Supplied passage:

Bananasinpyjamas1 Sun 30-Oct-16 23:43:01

What you are going through is tough... flowers

But a lot of us have been single parents, it is possible to be happy and stable again! If you are thinking of how to make it work, then you sound like a very reasonable and fair person.

I'd be thinking of what what works for you and the kids first and foremost. Keep the boundaries good and everything very clear and simple would be my advice! If 5 years down the road your Ex DH and any possible GF (whether it turns out to be OW or another one later) - if it is respectfully working well, then is the time to try a very loose, distant, cordial communication. But I would have thought that came LAST.

Get a visiting schedule that works for you and the kids, keep it really clear and worked out in advance. Talk to lots of people about what works for them. Don't give more than you feel in your heart would be right. Get yourself sorted, build up your confidence, enjoy your kids.

Thedogdidit1 Mon 31-Oct-16 14:11:44

I have an interesting perspective on this from my DD. Having had an awful time from my DSC's Mum, when a step-mum for my daughter came along I decided that whatever happened we were going to get on (and no, she didn't get a choice in this!).

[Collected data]
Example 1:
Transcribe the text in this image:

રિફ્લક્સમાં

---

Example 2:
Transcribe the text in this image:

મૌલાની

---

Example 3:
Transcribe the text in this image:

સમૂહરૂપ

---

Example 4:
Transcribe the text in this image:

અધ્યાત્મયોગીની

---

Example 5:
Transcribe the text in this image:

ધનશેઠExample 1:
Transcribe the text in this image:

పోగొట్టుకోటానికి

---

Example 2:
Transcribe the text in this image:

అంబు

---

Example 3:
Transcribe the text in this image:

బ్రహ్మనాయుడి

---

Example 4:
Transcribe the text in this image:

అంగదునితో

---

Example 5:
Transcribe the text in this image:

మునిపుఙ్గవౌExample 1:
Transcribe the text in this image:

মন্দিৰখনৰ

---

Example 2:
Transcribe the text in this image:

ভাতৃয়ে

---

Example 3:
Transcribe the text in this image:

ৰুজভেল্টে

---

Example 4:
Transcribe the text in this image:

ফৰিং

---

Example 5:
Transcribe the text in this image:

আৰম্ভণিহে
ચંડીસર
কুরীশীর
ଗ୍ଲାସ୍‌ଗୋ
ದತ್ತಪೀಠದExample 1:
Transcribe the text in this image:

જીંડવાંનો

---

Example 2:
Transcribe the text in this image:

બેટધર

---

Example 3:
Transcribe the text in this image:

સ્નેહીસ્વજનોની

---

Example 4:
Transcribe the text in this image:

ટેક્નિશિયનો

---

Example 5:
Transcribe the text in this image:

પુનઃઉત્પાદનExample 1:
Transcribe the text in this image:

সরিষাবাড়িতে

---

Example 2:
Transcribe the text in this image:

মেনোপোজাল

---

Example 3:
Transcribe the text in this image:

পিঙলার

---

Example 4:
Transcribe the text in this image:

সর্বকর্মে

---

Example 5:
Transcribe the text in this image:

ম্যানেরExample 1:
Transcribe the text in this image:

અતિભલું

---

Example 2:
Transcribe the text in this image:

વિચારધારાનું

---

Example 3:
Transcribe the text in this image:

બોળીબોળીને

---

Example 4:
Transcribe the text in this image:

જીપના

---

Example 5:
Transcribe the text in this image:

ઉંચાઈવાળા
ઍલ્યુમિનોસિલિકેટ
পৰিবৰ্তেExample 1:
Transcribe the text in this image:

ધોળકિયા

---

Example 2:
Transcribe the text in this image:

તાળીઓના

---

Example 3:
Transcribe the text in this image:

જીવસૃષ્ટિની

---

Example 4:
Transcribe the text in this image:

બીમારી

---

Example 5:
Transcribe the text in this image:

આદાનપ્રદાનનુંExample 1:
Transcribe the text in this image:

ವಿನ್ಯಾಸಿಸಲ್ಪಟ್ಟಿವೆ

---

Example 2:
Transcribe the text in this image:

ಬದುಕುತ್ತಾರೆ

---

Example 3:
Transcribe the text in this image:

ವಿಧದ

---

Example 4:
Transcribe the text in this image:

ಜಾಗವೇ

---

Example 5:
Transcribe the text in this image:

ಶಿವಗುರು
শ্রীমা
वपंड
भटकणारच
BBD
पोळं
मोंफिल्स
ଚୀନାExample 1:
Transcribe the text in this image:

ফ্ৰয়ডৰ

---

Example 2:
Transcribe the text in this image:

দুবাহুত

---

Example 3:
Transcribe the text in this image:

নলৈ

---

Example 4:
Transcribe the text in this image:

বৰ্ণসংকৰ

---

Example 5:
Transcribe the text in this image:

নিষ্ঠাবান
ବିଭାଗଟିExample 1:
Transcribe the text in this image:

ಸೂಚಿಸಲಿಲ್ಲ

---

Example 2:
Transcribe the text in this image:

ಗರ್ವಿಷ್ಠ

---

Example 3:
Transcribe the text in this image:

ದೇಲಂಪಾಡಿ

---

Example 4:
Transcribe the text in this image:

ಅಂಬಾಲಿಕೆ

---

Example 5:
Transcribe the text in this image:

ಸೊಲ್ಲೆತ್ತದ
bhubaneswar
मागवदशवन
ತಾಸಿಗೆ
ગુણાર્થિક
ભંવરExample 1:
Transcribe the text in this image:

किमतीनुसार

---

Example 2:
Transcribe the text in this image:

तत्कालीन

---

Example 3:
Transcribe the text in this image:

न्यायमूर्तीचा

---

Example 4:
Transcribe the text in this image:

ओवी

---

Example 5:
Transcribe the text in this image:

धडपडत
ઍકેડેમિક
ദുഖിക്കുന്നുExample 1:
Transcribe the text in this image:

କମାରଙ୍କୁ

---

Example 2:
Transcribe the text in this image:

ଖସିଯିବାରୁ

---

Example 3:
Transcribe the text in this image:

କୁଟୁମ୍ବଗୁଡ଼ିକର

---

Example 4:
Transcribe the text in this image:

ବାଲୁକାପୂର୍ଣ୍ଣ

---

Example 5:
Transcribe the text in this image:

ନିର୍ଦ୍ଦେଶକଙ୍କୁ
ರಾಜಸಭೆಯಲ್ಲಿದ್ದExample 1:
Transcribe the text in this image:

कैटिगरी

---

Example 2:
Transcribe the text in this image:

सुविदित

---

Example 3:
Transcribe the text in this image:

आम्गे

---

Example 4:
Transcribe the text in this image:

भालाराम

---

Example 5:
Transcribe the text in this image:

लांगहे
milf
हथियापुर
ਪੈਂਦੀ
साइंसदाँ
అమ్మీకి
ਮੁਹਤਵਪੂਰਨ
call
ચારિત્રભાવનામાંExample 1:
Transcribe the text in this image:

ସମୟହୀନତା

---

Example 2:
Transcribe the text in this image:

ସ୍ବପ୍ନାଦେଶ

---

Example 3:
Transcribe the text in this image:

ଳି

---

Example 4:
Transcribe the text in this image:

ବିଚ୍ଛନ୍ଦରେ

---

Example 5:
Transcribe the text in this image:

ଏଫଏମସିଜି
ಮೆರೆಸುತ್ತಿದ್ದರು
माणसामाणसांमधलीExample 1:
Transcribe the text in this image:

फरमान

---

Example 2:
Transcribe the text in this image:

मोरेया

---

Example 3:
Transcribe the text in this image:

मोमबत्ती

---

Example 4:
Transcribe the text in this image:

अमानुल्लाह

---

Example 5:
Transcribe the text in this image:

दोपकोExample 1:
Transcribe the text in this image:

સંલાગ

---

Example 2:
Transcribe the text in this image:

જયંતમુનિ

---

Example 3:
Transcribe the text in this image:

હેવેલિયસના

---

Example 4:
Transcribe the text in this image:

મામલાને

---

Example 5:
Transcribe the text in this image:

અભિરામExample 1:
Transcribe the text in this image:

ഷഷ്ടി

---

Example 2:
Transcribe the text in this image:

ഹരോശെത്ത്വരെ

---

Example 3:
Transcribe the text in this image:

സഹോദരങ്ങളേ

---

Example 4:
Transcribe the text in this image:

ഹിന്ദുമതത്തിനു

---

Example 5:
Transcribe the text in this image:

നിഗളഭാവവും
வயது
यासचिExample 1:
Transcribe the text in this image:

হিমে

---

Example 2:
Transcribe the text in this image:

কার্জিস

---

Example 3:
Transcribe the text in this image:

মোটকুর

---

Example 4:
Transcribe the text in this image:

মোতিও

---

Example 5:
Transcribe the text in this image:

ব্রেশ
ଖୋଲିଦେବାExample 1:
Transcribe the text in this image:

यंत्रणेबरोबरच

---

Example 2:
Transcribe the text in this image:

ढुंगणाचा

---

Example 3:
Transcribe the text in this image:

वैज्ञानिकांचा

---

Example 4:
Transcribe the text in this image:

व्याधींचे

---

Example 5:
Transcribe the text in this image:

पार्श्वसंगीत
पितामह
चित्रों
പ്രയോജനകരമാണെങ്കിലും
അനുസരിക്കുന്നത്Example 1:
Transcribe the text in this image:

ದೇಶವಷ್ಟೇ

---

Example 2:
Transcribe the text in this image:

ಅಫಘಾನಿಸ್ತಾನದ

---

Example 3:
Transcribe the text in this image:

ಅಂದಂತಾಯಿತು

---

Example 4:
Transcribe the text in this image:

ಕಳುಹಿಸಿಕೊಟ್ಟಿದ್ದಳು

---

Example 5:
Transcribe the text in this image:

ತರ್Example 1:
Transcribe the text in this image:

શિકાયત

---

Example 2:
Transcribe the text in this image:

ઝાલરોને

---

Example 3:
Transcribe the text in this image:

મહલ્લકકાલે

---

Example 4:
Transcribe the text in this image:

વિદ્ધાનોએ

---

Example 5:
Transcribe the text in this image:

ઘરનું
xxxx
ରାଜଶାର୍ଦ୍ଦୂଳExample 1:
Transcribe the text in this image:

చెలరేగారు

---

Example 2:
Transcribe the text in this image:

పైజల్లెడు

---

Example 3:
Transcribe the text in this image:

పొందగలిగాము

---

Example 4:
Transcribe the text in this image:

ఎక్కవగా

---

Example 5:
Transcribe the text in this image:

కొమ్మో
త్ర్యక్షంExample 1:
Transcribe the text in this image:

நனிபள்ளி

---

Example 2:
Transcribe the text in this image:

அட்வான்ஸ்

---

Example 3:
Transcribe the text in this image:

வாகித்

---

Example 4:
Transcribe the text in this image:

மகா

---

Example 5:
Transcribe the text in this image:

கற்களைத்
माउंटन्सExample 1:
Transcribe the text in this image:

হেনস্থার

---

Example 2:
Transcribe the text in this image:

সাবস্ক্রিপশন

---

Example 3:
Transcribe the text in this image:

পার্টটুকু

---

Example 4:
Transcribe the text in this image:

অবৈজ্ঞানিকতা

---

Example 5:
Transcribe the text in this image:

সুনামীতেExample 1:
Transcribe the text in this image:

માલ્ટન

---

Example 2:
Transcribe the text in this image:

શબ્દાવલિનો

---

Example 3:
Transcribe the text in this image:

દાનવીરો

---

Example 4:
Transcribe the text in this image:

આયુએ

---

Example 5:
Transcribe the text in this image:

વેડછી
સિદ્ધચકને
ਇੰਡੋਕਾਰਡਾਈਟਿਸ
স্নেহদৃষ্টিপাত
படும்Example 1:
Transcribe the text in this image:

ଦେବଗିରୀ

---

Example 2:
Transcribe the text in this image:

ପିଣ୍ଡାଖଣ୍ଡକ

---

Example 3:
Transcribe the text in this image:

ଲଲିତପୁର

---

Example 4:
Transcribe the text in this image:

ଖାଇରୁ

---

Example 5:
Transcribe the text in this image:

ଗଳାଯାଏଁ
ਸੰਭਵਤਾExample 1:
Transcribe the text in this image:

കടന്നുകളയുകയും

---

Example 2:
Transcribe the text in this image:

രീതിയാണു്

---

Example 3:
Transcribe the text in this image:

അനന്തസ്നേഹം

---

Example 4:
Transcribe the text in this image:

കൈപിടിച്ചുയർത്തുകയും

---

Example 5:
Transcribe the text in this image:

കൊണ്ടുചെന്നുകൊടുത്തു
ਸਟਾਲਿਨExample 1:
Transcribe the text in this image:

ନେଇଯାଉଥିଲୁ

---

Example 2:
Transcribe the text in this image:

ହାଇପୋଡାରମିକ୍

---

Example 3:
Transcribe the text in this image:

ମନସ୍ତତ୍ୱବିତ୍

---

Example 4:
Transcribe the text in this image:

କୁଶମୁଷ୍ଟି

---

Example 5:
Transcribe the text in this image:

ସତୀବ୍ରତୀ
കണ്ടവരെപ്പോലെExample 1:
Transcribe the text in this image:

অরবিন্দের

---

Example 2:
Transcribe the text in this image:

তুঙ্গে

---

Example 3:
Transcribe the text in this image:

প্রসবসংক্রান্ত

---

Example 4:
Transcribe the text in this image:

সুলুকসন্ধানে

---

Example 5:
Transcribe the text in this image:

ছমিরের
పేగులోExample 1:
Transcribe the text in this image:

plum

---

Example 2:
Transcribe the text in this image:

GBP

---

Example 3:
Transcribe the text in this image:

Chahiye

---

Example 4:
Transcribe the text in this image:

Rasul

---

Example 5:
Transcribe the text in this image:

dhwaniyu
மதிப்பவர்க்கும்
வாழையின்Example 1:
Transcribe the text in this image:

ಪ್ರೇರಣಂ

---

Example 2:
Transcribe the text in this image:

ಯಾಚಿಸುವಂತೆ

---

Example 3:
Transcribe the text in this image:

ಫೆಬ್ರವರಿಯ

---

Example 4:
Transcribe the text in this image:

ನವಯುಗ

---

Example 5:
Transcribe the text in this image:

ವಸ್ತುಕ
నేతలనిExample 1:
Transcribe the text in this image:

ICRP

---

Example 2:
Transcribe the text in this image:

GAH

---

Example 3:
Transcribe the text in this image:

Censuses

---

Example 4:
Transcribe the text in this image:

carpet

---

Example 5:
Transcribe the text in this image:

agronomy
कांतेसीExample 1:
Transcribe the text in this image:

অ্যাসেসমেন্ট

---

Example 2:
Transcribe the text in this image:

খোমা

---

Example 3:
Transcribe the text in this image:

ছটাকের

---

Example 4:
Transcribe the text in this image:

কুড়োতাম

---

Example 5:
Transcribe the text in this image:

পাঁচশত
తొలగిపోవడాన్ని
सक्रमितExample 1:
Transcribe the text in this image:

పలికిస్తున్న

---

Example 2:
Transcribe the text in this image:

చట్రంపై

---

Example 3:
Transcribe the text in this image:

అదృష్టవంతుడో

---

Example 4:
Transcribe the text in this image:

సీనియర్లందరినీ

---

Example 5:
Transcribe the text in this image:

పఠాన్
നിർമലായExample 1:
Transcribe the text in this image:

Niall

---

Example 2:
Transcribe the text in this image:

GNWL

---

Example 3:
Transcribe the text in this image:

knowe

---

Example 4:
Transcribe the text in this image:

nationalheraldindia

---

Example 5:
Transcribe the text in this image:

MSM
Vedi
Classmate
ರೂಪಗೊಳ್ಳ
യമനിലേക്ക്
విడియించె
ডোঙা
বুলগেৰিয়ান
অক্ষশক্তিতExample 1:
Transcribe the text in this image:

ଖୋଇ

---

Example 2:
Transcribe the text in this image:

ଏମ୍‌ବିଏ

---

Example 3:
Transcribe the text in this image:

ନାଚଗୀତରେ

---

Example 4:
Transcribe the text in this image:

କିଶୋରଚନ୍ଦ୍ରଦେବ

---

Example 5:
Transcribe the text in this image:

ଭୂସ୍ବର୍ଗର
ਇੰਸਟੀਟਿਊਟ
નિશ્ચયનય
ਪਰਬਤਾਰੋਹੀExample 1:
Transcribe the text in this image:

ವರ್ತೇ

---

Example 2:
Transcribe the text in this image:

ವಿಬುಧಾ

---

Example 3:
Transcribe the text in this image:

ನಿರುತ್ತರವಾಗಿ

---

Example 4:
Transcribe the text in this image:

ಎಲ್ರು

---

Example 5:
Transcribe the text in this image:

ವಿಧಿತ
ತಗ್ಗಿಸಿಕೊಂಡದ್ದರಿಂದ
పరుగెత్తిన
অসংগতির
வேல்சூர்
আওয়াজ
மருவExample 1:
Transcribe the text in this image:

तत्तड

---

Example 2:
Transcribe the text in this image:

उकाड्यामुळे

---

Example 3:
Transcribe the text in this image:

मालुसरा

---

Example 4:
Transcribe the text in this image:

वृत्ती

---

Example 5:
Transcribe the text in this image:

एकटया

Work instruction 1: From the forum thread, copy the part starting with "But a lot of" and going on through "and fair person.".
Work instruction 2: In the forum thread, what did Thedogdidit1 decide when a step-mum for their daughter came along?
Work instruction 3: List every piece of advice given in the forum thread's paragraph that begins "Get a visiting schedule".
The entries play no part in the work here.

Task result 1:
But a lot of us have been single parents, it is possible to be happy and stable again! If you are thinking of how to make it work, then you sound like a very reasonable and fair person.

Task result 2: That whatever happened, they were going to get on.

Task result 3:
- Get a visiting schedule that works for you and the kids.
- Keep it really clear and worked out in advance.
- Talk to lots of people about what works for them.
- Don't give more than you feel in your heart would be right.
- Get yourself sorted.
- Build up your confidence.
- Enjoy your kids.